It was a sweltering day — almost 100 degrees. The midday heat radiated off the pavement at the Santa Rosa farmer’s market, where a Cotati mother named Dawn recounted how much her 1½-year-old son enjoyed frolicking in the yard months earlier.
That was before the severity of the drought had become clear to her. Before she and her husband stopped watering the lawn. And before she put away the Slip 'N Slide.
During warm spring days, the boy she now screened from the sun delighted in splashing around on the plastic sheet and running in the supple wet grass.
Now, along with being forced to cut back on water for everything from landscaping to washing dishes, the drought has eliminated letting the hose run for simple summer fun.
It’s not their biggest problem. Dawn said she “freaked out” when her toilet tank recently stopping filling all the way. “Oh, no!” she thought. “What’s going on?” Her mind immediately turned to their groundwater well. She’s tried three well and pump companies, but no one has time to come check it.
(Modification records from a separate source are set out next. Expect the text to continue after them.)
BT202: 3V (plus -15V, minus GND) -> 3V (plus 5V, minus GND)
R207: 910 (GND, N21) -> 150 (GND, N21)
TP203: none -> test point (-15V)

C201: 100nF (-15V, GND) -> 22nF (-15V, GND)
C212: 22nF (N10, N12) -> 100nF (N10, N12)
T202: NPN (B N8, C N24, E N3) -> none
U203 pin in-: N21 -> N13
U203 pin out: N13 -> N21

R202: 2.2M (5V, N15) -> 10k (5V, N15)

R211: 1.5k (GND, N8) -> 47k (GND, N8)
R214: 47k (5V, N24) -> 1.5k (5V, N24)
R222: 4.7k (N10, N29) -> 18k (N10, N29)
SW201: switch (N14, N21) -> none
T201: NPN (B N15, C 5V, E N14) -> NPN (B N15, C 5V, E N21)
Even that, she said, doesn’t compare with what others are going through. She said her heart “goes out to all the farmers and growers who have to worry because they don’t have any water.”
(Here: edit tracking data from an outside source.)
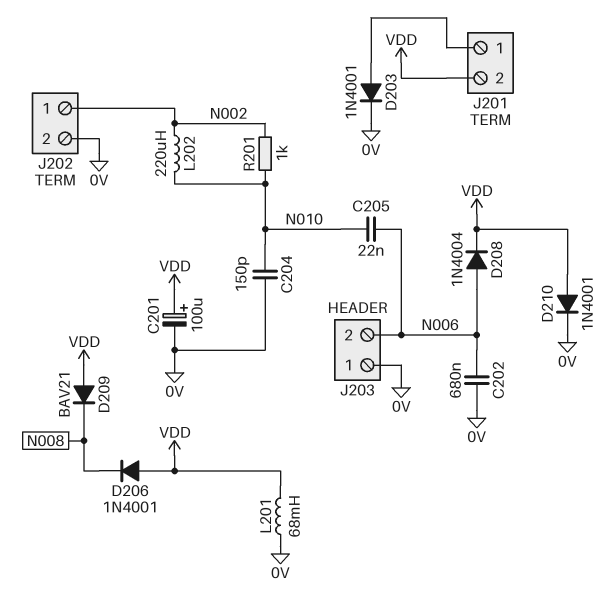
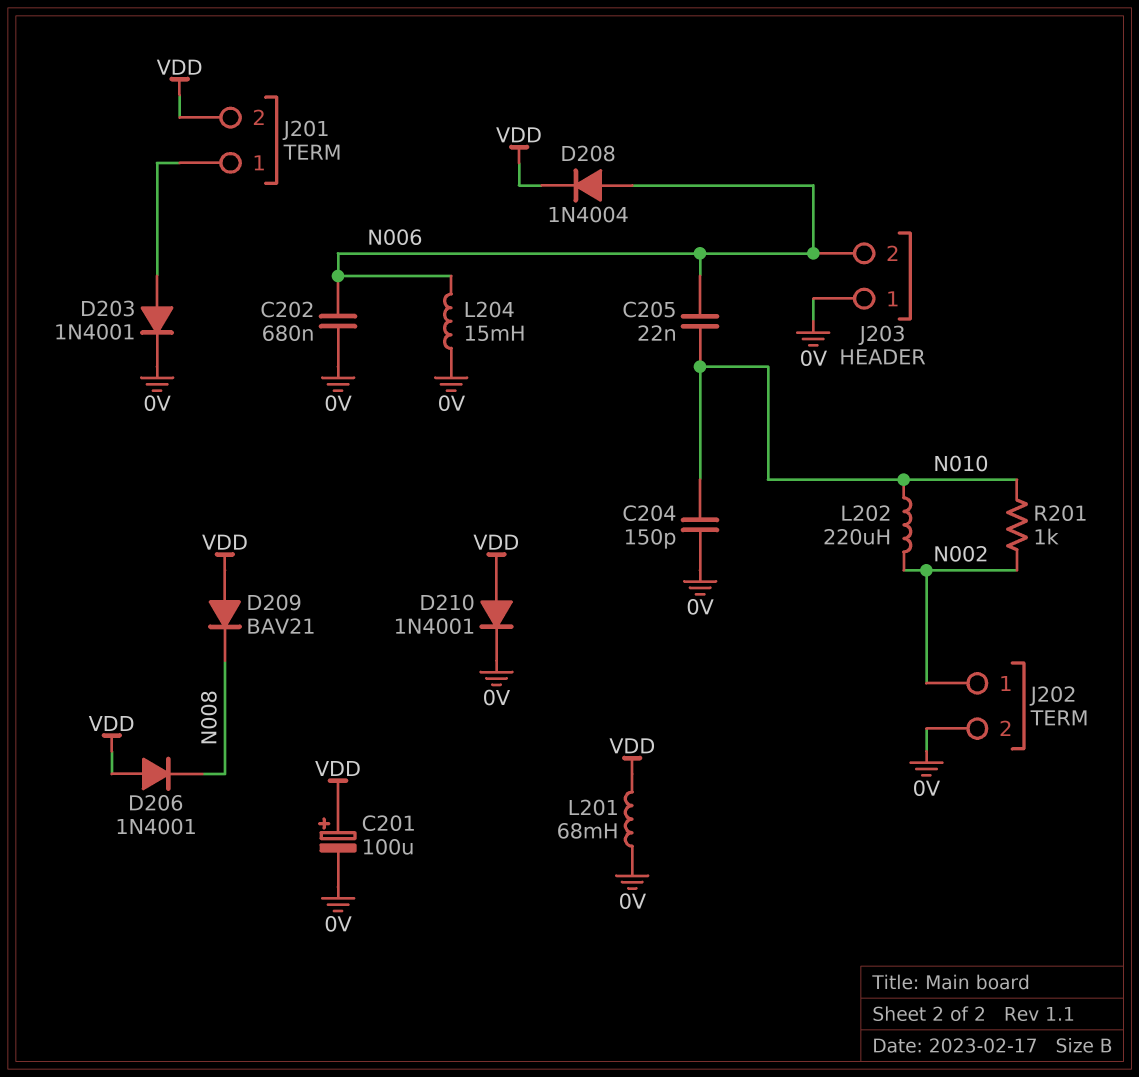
L204: none -> 15mH (0V, N006)

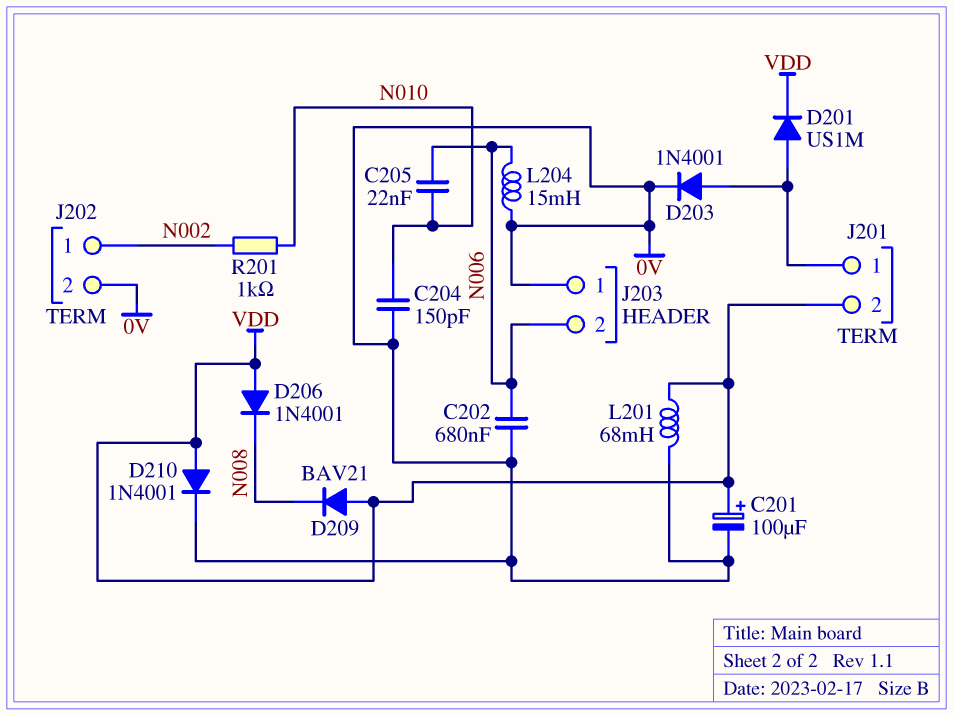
D201: none -> diode US1M (A J201/1, K VDD)
D208: diode 1N4004 (A N006, K VDD) -> none
L202: 220uH (N002, N010) -> none

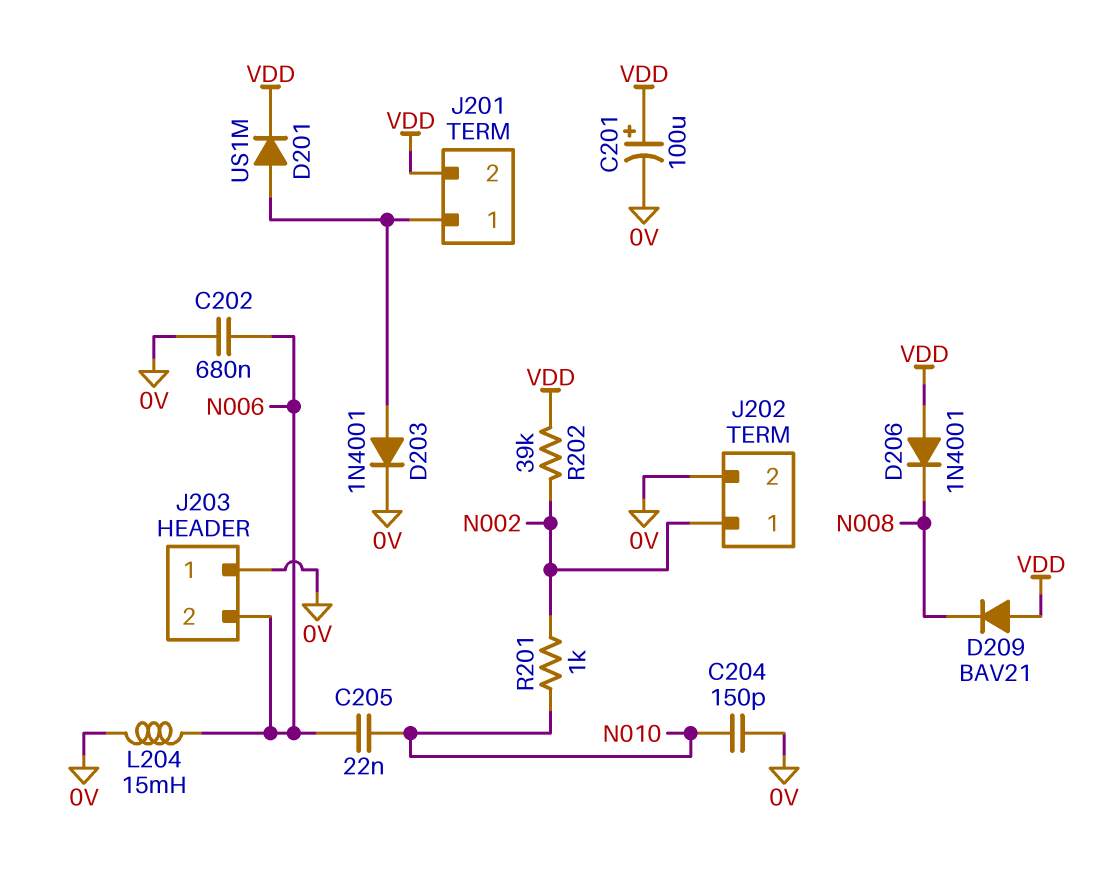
D210: diode 1N4001 (A VDD, K 0V) -> none
L201: 68mH (0V, VDD) -> none
R202: none -> 39k (N002, VDD)

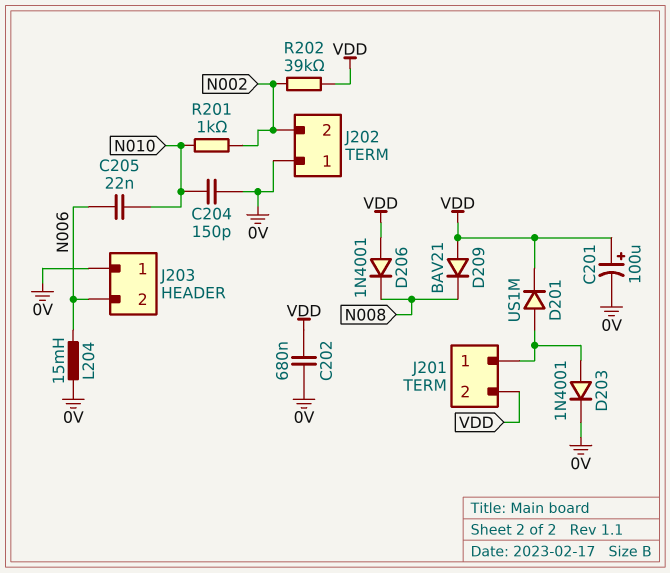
C202: 680nF (0V, N006) -> 680nF (0V, VDD)
J202 pin 1: N002 -> 0V
J202 pin 2: 0V -> N002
Like many Sonoma County residents, she has found that some of life’s simplest and most satisfying pleasures have gone the way of the region’s water supply. As Labor Day approaches and ushers in thoughts of fall, an accounting of summer comes up short.
Like the backyard sprinklers and park splash pads that were off limits this year, many of the diversions that distinguish the languid days of summer have been altered or flat out torpedoed by drought.
And as those diversions have fallen by the wayside, so has the sense of freedom, awe and serenity, that go along with spending time outdoors and out-of-touch.
With lakes and rivers shrinking and parched forests breeding wildfires on an unprecedented scale around California, opportunities to explore, experience and return to nature have continued to narrow, upending plans and subverting expectations.
Camping trips have been scheduled, rescheduled and canceled; boating, scaled back; fishing refocused or put on hold because of shriveled streams.
Many have scratched plans for a “last hurrah” of summer over the long holiday weekend, as wildfires exploded around the state, clearing out the Tahoe Basin, closing national forests and filling vast areas of California with caustic smoke.
And there’s a sense of déjà vu, as each year’s fire season becomes more extreme. Anxiety mounts as air quality declines and people catch shower water in buckets and let lawns grow brown at home.
Can’t decompress
After a pandemic year that shattered all norms and underscored the critical need for time surrounded by nature and the elements, even the most outdoorsy among us don’t feel entirely at home outside these days.
“I like to go float out on the lake and decompress,” said Santa Rosa resident Paul Lusnia, 56. His family’s annual trips to Donner Lake near Truckee were canceled last month even before the start of the massive Caldor fire that threatened Lake Tahoe’s southern shore.
“I can’t decompress if I’m looking up at the sky and it’s like an L.A. air quality alert,” he says.
Celeste Thomas, 70, usually seeks serenity closer to home, using her Sonoma County Regional Parks pass liberally to hike through the area’s scenic landscapes.
These days what had been a source of inspiration and relief instead sparks anxiety, and her photography yields images of crackly, dried trees, bare creek beds and extended shorelines.
She said she’s “never really recovered” from the hit her sense of personal well-being took when she was evacuated from her Santa Rosa home during the 2017 Tubbs fire, and now every dry wind brings up haunting memories.
And the waterways? “It’s just kind of scary when you’re used to seeing the creek with some kind of water in it, and it’s just dry, dry, dry, dry. It’s just a big jumble of rocks in it.”
It worries her more when she sees neighbors overwatering their lawns or appearing to dismiss conservation mandates. And she’s deeply concerned about wildlife.